How do these results make any logical sense? How would daily alcohol be beneficial but weekly alcohol be detrimental? How can red wine have no effect on those with high-risk APOE4 genetics but have positive effects in those with a family history of AD? The authors offer no explanation for these inconsistencies, instead choosing to make broad statements about daily alcohol consumption improving cognitive trajectories and red wine being “additionally protective.” (Despite the fact that effect sizes with red wine were, in fact, smaller than the single significant result with daily alcohol consumption more generally.) 

It’s worth noting also that the investigators only reported values which met the criteria for significance, so we cannot know if there existed any trends in other sub-groups or other alcohol intake frequencies.

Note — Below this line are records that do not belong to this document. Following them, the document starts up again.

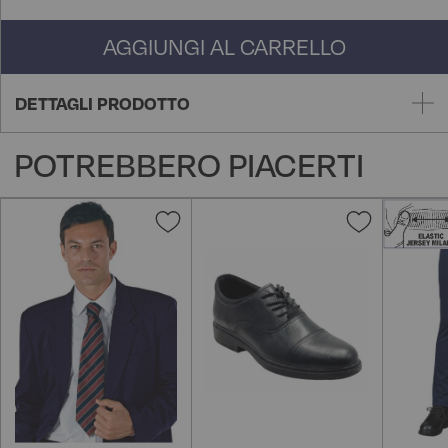
AGGIUNGI AL CARRELLO
DETTAGLI PRODOTTO
POTREBBERO PIACERTI
Aggiungi
Aggiungi
alla
alla
lista
lista
desideri
desideri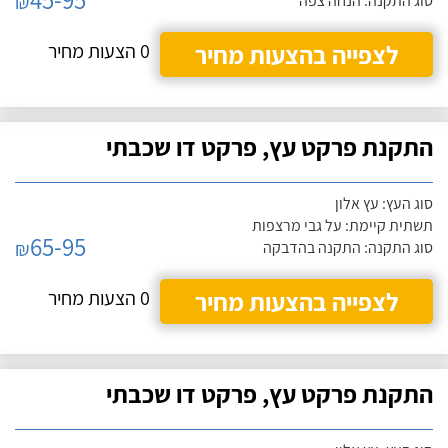
₪
סוג התקנה: הנחה צפה
לצפייה בהצעות מחיר
0 הצעות מחיר
התקנת פרקט עץ, פרקט דו שכבתי
סוג העץ: עץ אלון
תשתית קיימת: על גבי מרצפות
65-95
₪
סוג התקנה: התקנה בהדבקה
לצפייה בהצעות מחיר
0 הצעות מחיר
התקנת פרקט עץ, פרקט דו שכבתי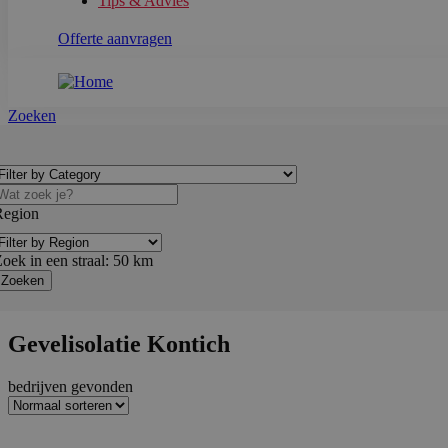
Tips & Advies
Offerte aanvragen
Zoeken
Region
oek in een straal:
50
km
Gevelisolatie Kontich
bedrijven gevonden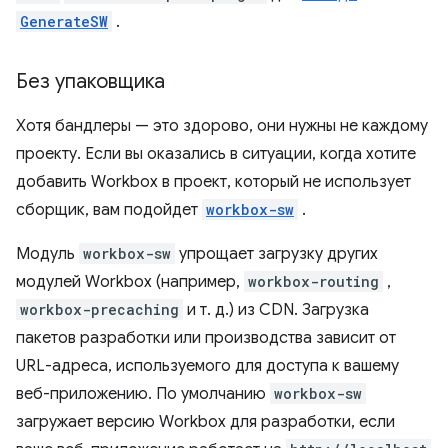
GenerateSW
.
Без упаковщика
Хотя бандлеры — это здорово, они нужны не каждому
проекту. Если вы оказались в ситуации, когда хотите
добавить Workbox в проект, который не использует
сборщик, вам подойдет
workbox-sw
.
Модуль
workbox-sw
упрощает загрузку других
модулей Workbox (например,
workbox-routing
,
workbox-precaching
и т. д.) из CDN. Загрузка
пакетов разработки или производства зависит от
URL-адреса, используемого для доступа к вашему
веб-приложению. По умолчанию
workbox-sw
загружает версию Workbox для разработки, если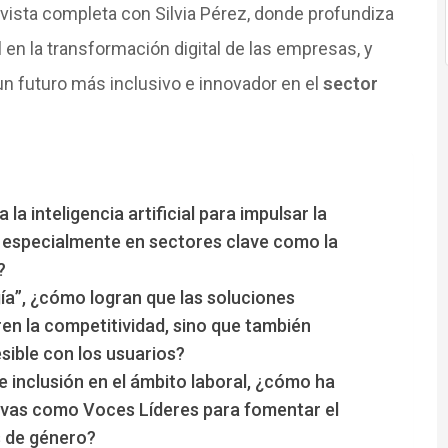
revista completa con Silvia Pérez, donde profundiza
al en la transformación digital de las empresas, y
n futuro más inclusivo e innovador en el
sector
a inteligencia artificial para impulsar la
, especialmente en sectores clave como la
?
ía”, ¿cómo logran que las soluciones
en la competitividad, sino que también
ible con los usuarios?
e inclusión en el ámbito laboral, ¿cómo ha
ivas como Voces Líderes para fomentar el
s de género?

Further, the authors offer no information regarding the actual quantities of alcohol consumed (or any other foods or drinks for that matter), making it impossible to judge any true dose-dependency – though somehow, I can’t help but think that having access to those numbers wouldn’t give me any more confidence in the authors’ claim that “a bottle a day of red wine” is beneficial.

The Punchline

So can cheese and alcohol prevent cognitive decline? As the old saying goes, if something seems too good to be true, it probably is, and the Klinedinst et al. is certainly no exception. The many failures of this study invalidate the authors’ conclusions, especially when we consider that the preponderance of reliable evidence to date conflicts with their findings. All in all, this study is little more than a bad joke, and perhaps these researchers have just been following their own advice on alcohol intake too closely to recognize the innumerable flaws. So maybe they’ve managed to make a point about wine and intelligence after all: you’d have to be chronically drunk to mistake this level of stupidity for valid science.